───── Raw data ─────

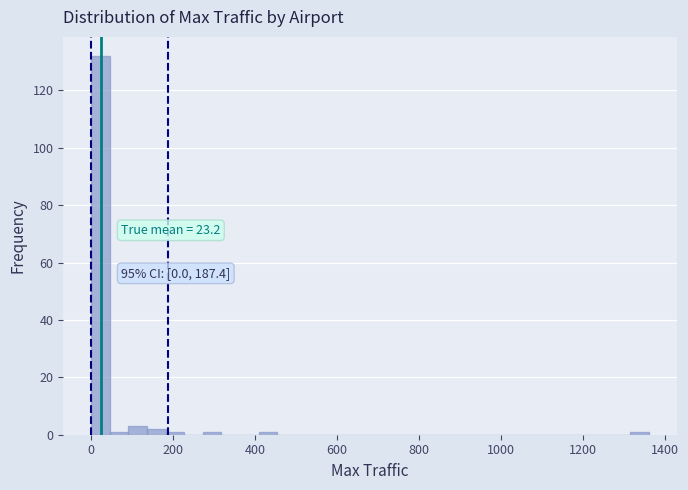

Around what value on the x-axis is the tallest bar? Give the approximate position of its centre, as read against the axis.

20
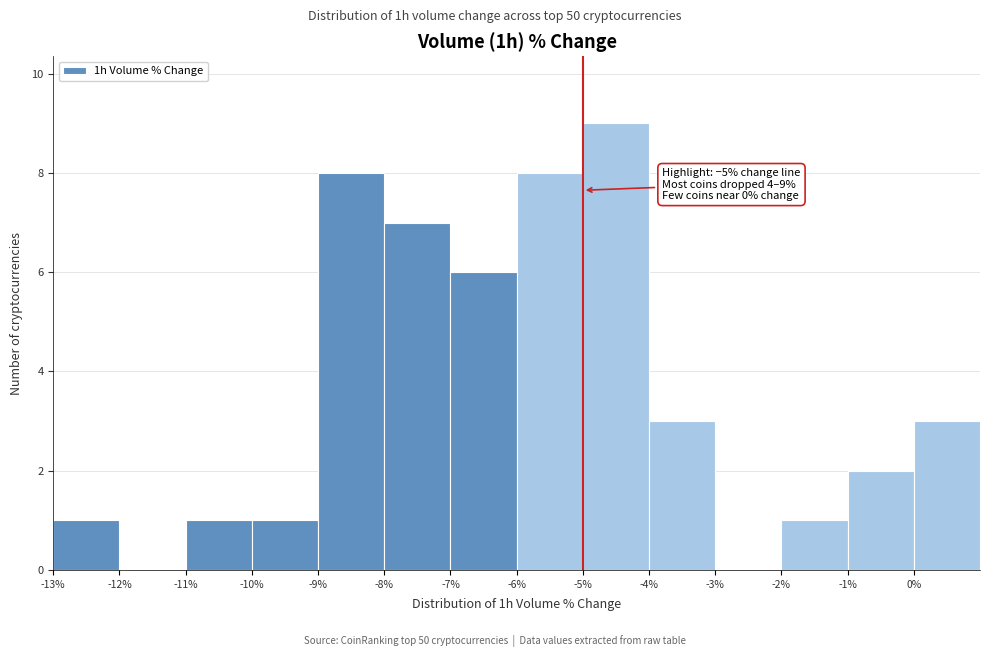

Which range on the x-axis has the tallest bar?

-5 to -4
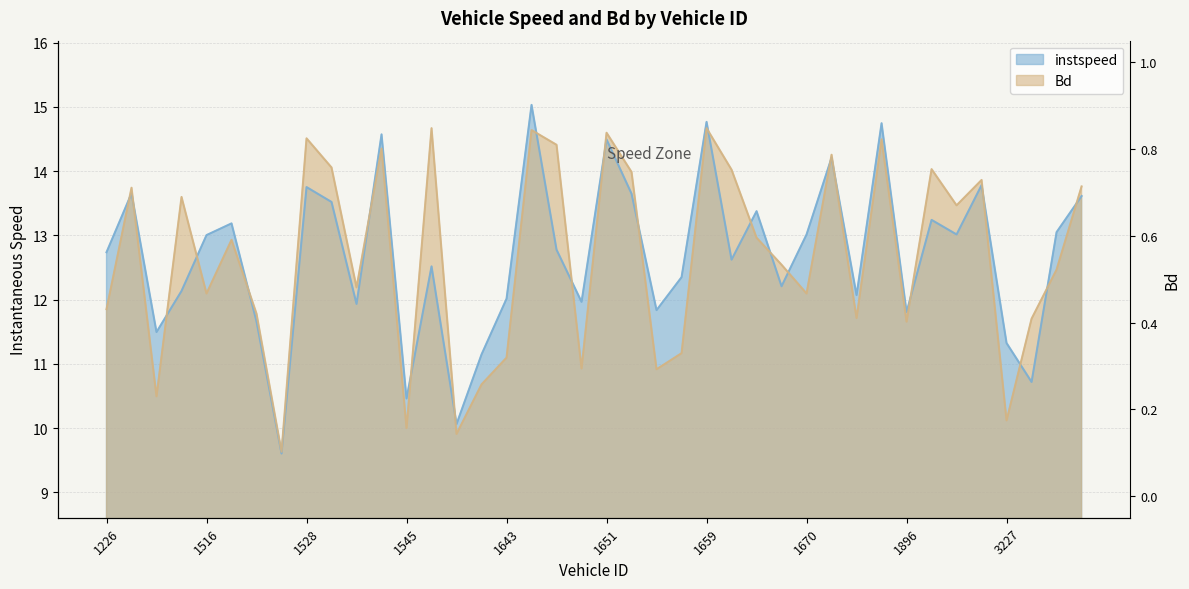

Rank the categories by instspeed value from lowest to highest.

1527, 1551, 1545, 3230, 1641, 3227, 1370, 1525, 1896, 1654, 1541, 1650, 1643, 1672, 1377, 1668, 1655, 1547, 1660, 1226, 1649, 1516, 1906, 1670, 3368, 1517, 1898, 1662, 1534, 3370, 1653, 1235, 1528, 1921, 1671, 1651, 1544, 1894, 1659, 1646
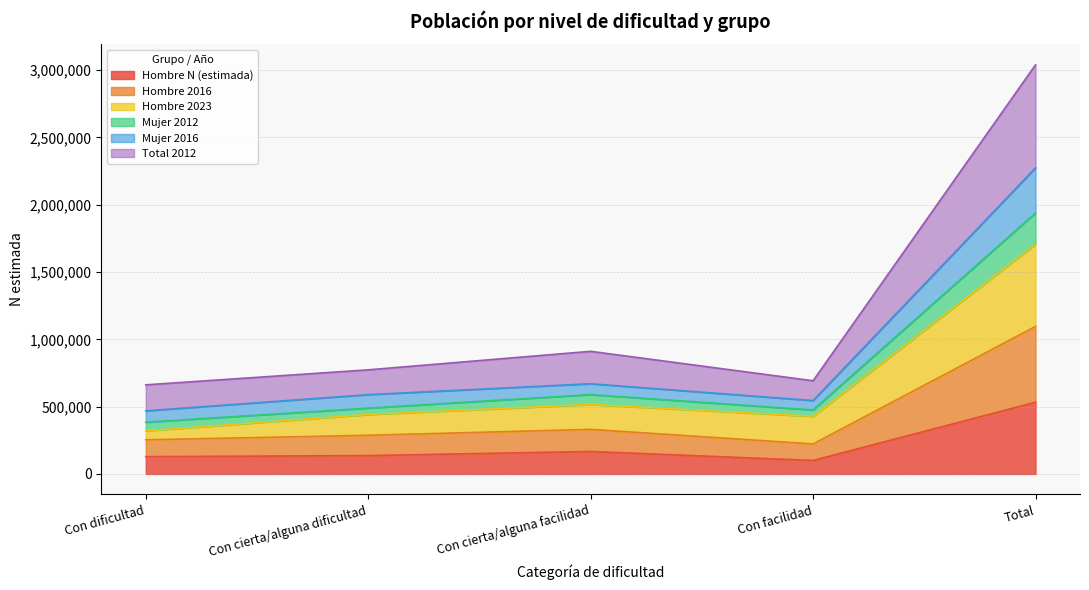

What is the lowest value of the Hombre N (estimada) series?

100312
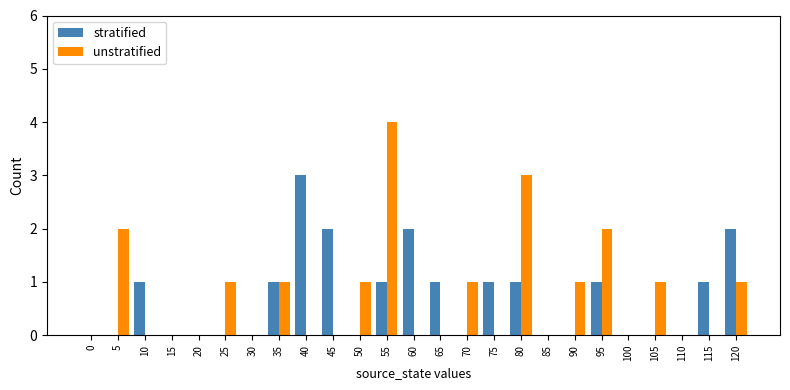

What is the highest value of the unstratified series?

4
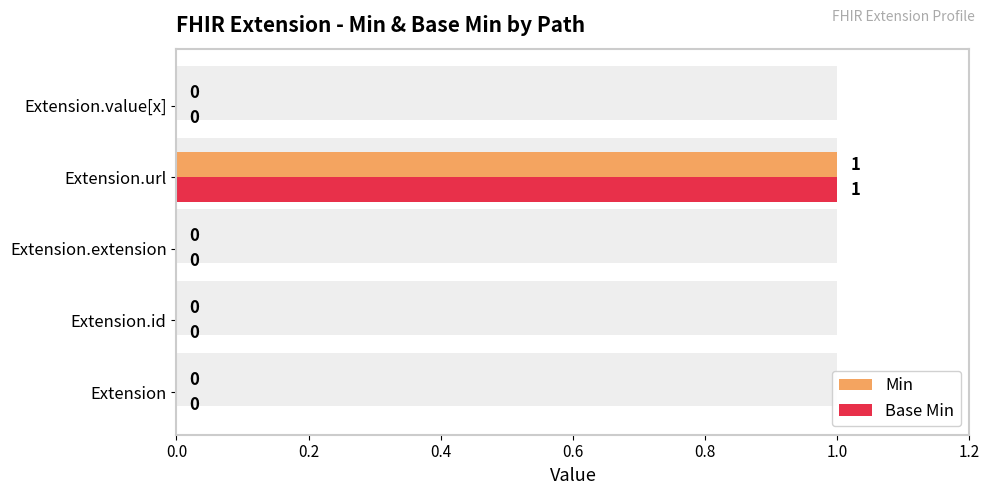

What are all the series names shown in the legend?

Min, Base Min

─────

» **Task brief**
Retype every one of the records above word for word, but leave the pictures out.

» **Solved problem**
Around what value on the x-axis is the tallest bar? Give the approximate position of its centre, as read against the axis.

20

Which range on the x-axis has the tallest bar?

-5 to -4

Rank the categories by instspeed value from lowest to highest.

1527, 1551, 1545, 3230, 1641, 3227, 1370, 1525, 1896, 1654, 1541, 1650, 1643, 1672, 1377, 1668, 1655, 1547, 1660, 1226, 1649, 1516, 1906, 1670, 3368, 1517, 1898, 1662, 1534, 3370, 1653, 1235, 1528, 1921, 1671, 1651, 1544, 1894, 1659, 1646

What is the lowest value of the Hombre N (estimada) series?

100312

What is the highest value of the unstratified series?

4

What are all the series names shown in the legend?

Min, Base Min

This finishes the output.